Rangeley-Wilson’s description of discovering the river in a small wood, miles away from any other human being, illustrates this particularly well:
It seeped from within a spinney of beech, oak and willow, sprouting tall and thin from a cleft in the valley floor. The fields beyond rose in soft curves and either side of the channel rounded terraces slumped into the watery hollow … And there in the silent space of that small wood I heard the first voice of the river, the uncorrupted river as it had always been. Water wept from every quarter of the hollows, from under the roots of trees, over shelves of flint and chalk. Or it welled up within the channel as dancing lenses of water swelling over bright holes in the bed of the stream, so that the damp scoop of land became, within only a few yards, a stream. And where the stream spilled over tangles of twigs or shelves of stone, it spoke. (126)
Rangeley-Wilson’s account of his solitary exploration of the wood and the river is a typical example of nature writing, with its minute attention to natural detail. There’s no such thing as a natural landscape in new nature writing, only contemporary natural landscapes, saturated by culture and nature, humankind and non-human elements. In awe at his discovery, Rangeley-Wilson takes out his iPhone – the 21st-century equivalent of Marx’ machine in the garden – to record the sound of the river. When he listens to it later he hears “the soft noise of the river – the only noise I was aware of at the time – and the long-drawn-out wail of a police siren. It doesn’t come closer or recede, but is there, welded as it were into the softer sound of the stream” (126).
Both To the River and Silt Road are more about the people that happen to have somehow become associated with the river, than the rivers themselves. Is this still nature writing, then? In both texts, nature is not so much the main topic, but more of a guiding spirit, presiding over the human events unfolding along the banks of the rivers.
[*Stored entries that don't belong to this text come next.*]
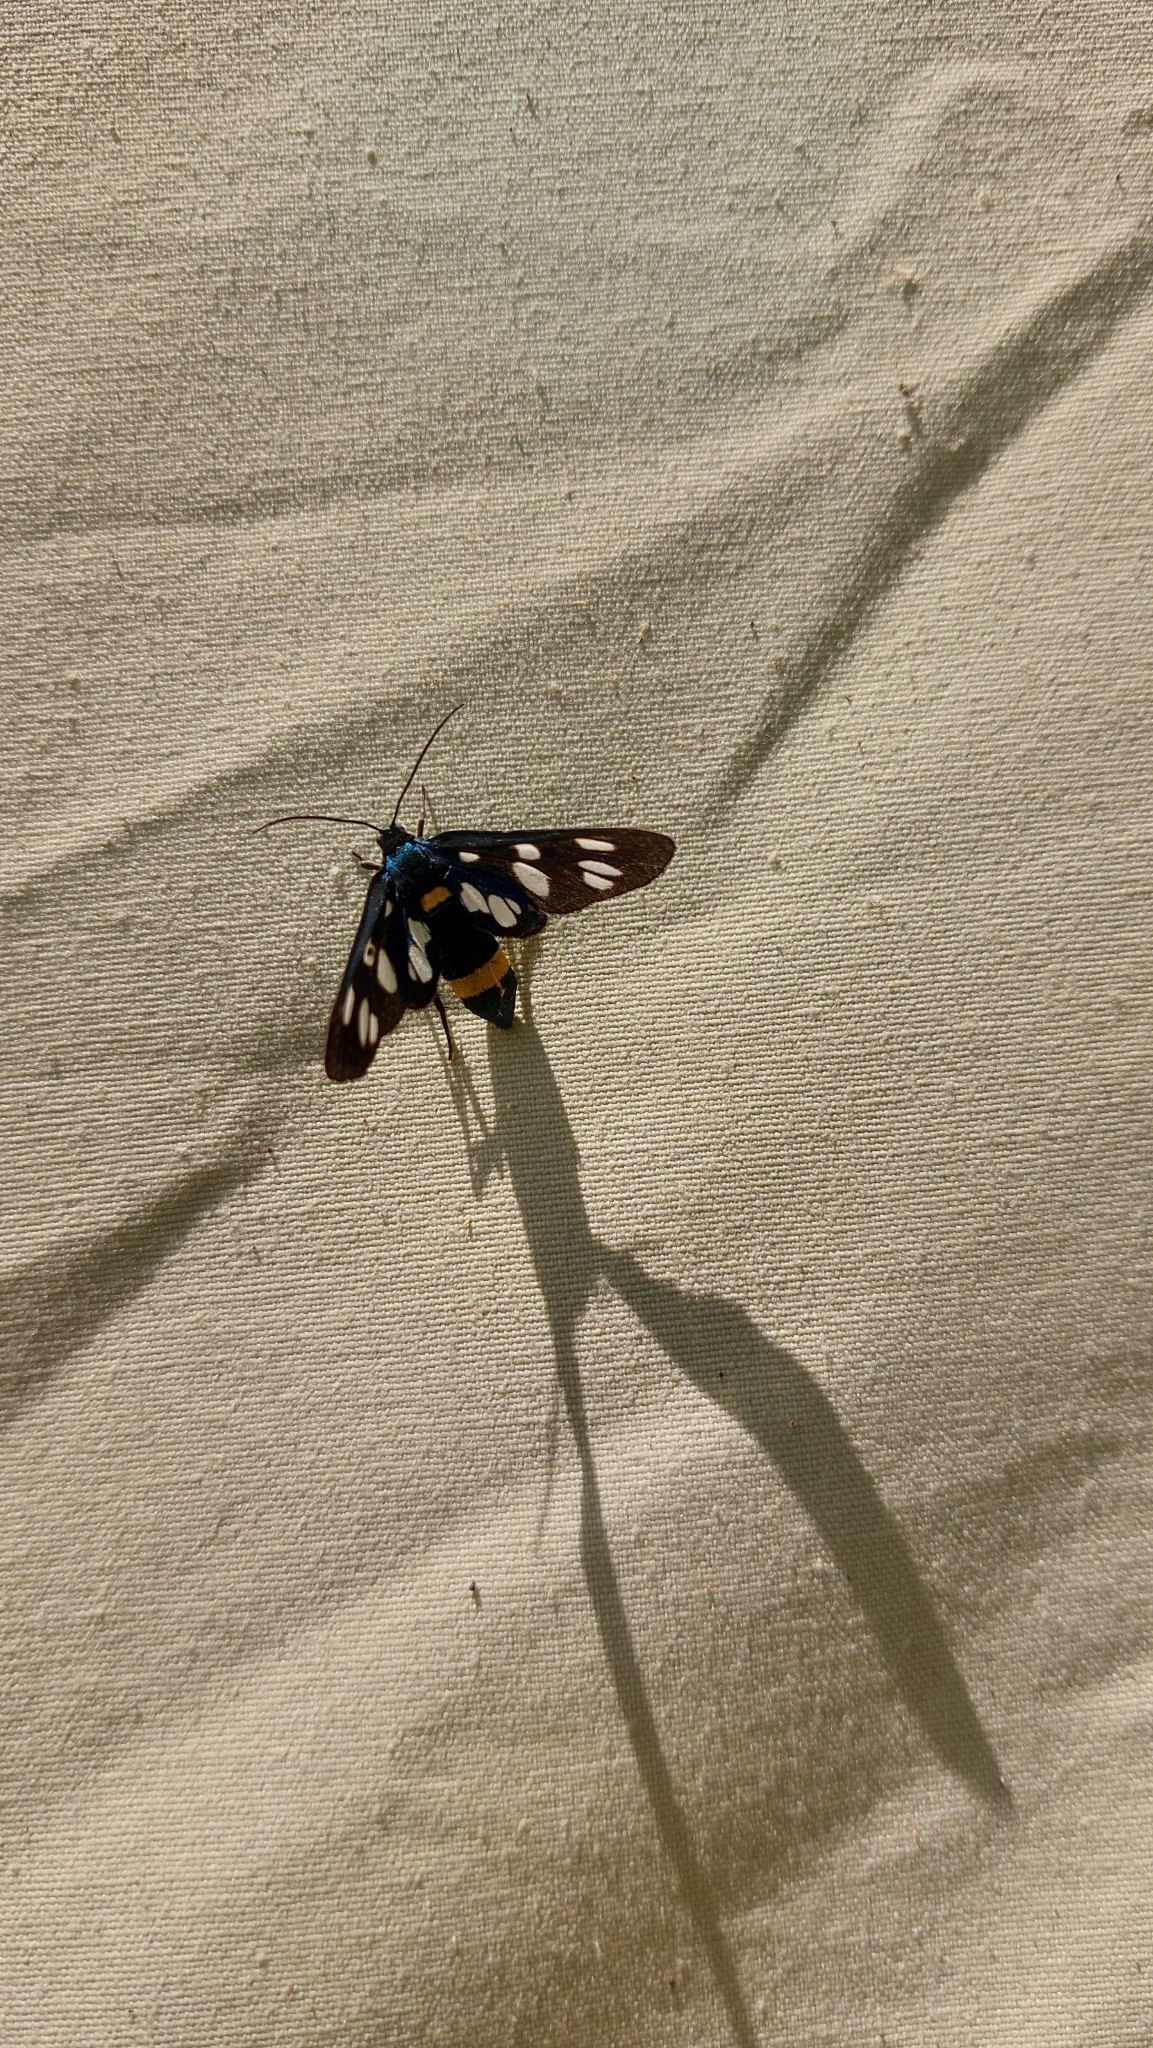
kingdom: Animalia
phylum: Arthropoda
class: Insecta
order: Lepidoptera
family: Erebidae
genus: Amata
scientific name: Amata phegea
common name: Nine-spotted
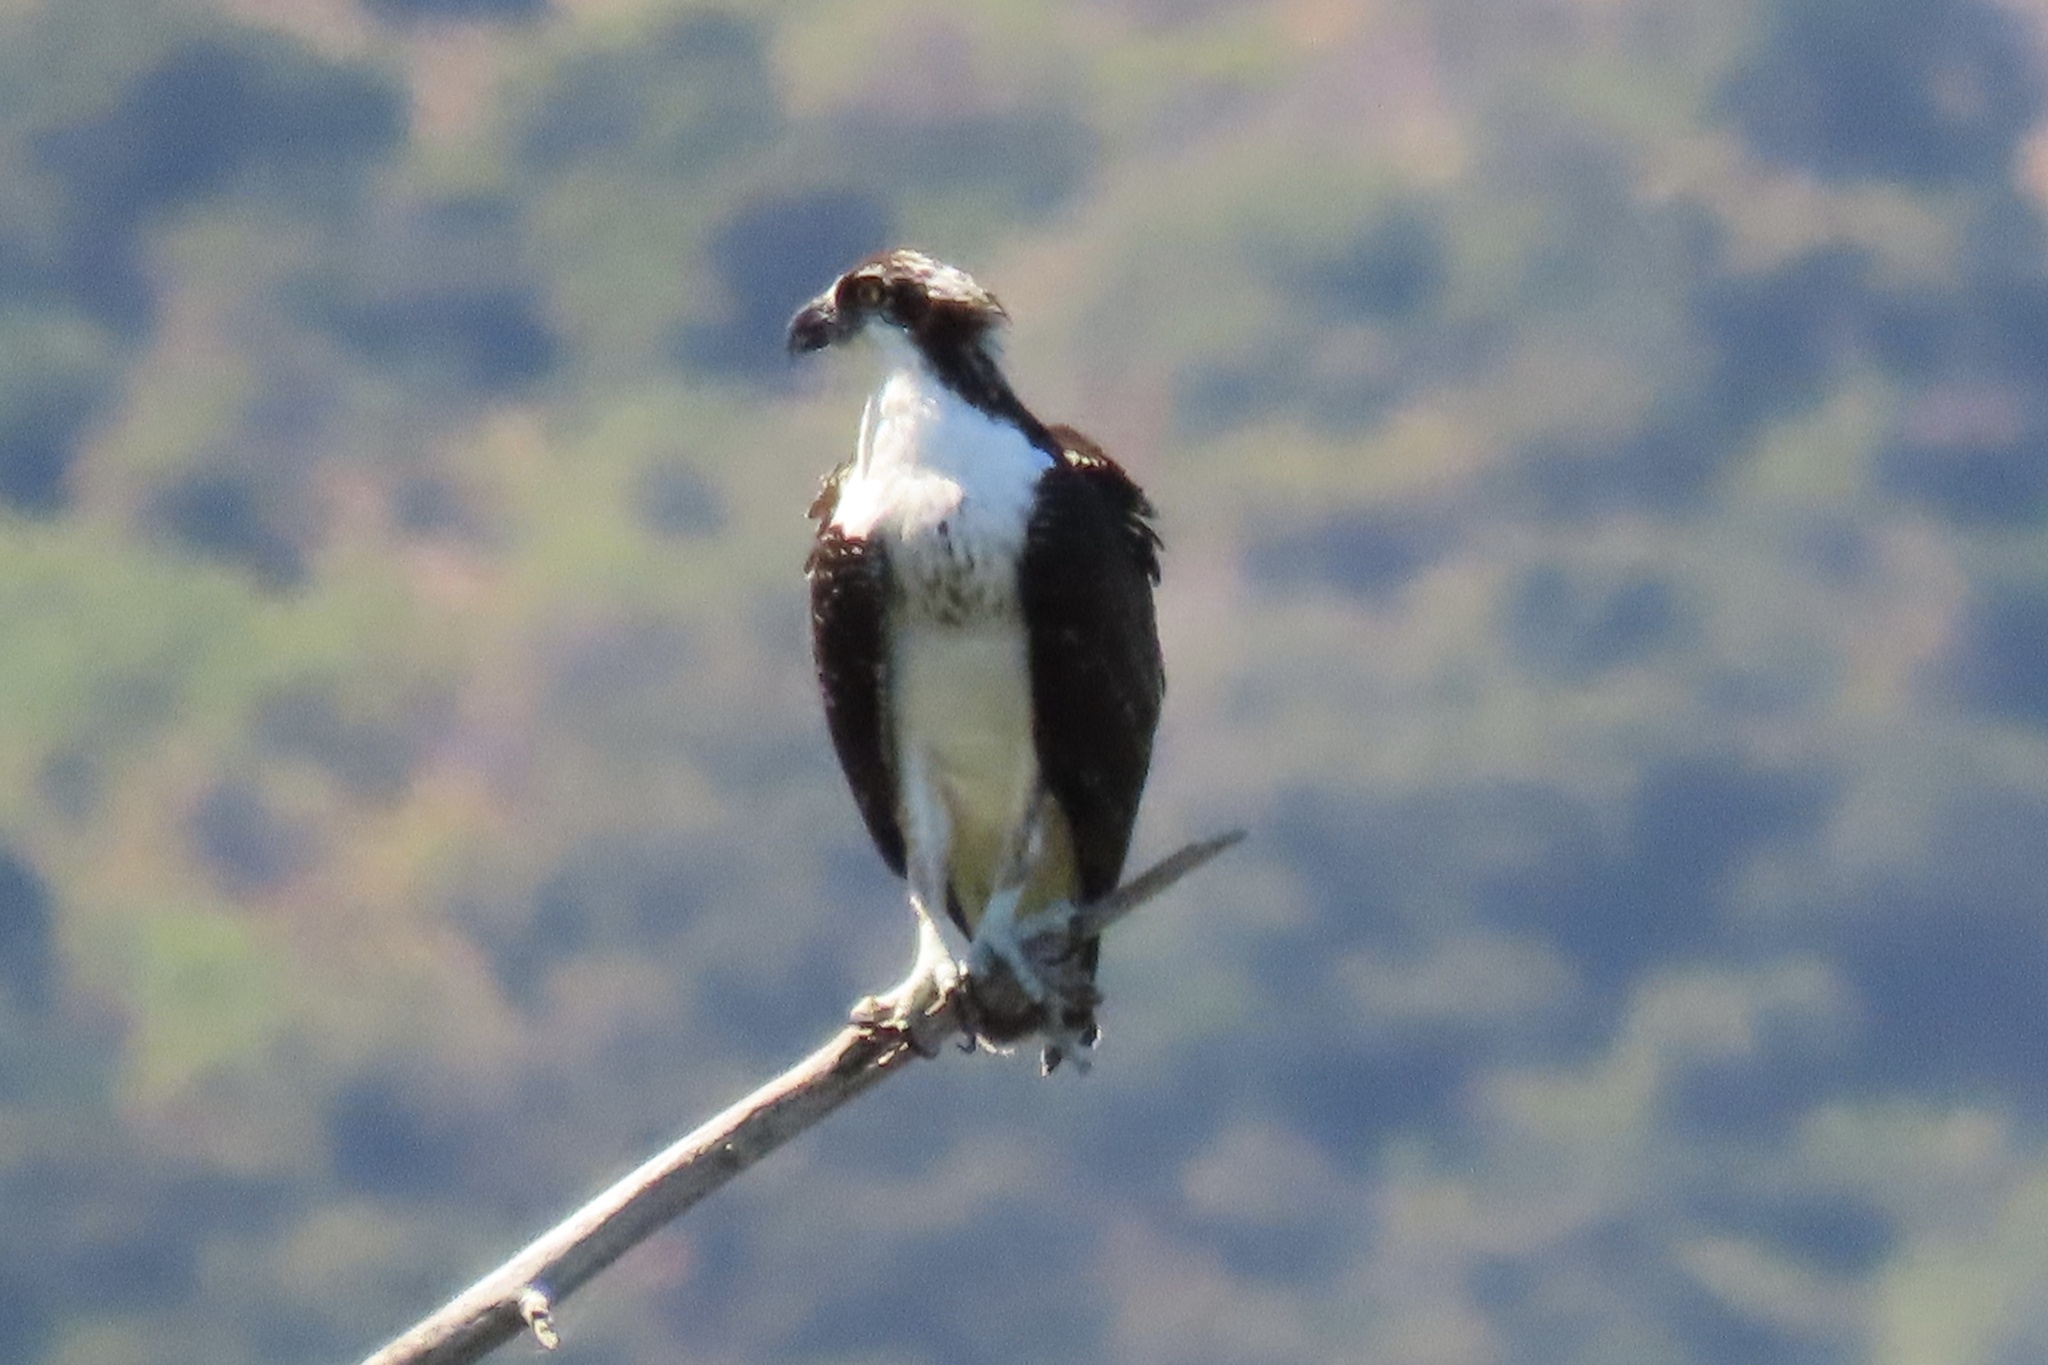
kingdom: Animalia
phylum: Chordata
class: Aves
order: Accipitriformes
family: Pandionidae
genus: Pandion
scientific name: Pandion haliaetus
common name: Osprey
Compared to more traditional nature writing, then, new nature writing offers almost a photographic negative of the older genre, foregrounding the human involvement in nature rather than emphasizing nature over the human.
New nature writing presents a bind. On the one hand it foregrounds and emphasizes the human in nature. On the other, it holds on to the importance of seeing and describing nature.
The contemporary natural landscapes of new nature writing also carry a sense of possibility, perhaps even hope, for the future. Despite calls to reshift our focus from Nature with a capital N to what Scott Hess calls “everyday nature”, much ecocriticism, environmentalism, and the popular imagination is still concerned with the “over yonder”, as Timothy Morton has put it.
There are many objections to be made against new nature writing – the position of privilege that the authors are in, for instance – but one of its biggest achievements is that it shows the value of contemporary natural landscapes. And that, perhaps, might lead to the reconnection between humans and nature we so desperately need.
Or, to use Laing’s words: “Perhaps we will be able to accommodate ourselves to this world after all, instead of chipping away at it until the foundations collapse and the whole thing comes tumbling down” (179). That is the possibility of new nature writing, and it is up to ecocriticism to develop the tools to highlight and foreground this.